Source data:

= = =

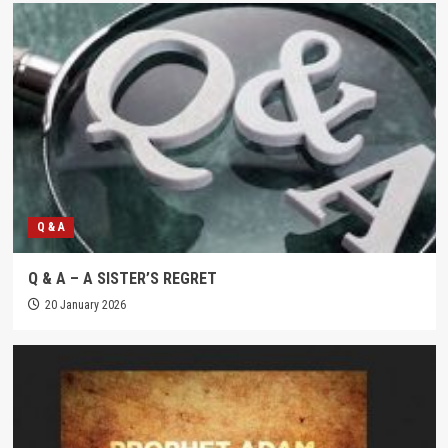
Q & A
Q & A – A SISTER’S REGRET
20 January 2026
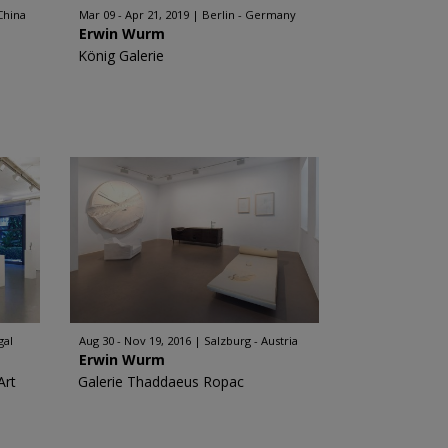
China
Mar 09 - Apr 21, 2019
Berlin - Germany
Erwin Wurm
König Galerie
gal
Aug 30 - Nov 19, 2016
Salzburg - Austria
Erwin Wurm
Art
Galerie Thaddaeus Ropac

= = =

▶ _Work required_: Only one span of lines is wanted: the line with "König Galerie" and every line after it to the end of the entries, output exactly.

▶ _Answer to the exercise_:
König Galerie
gal
Aug 30 - Nov 19, 2016
Salzburg - Austria
Erwin Wurm
Art
Galerie Thaddaeus Ropac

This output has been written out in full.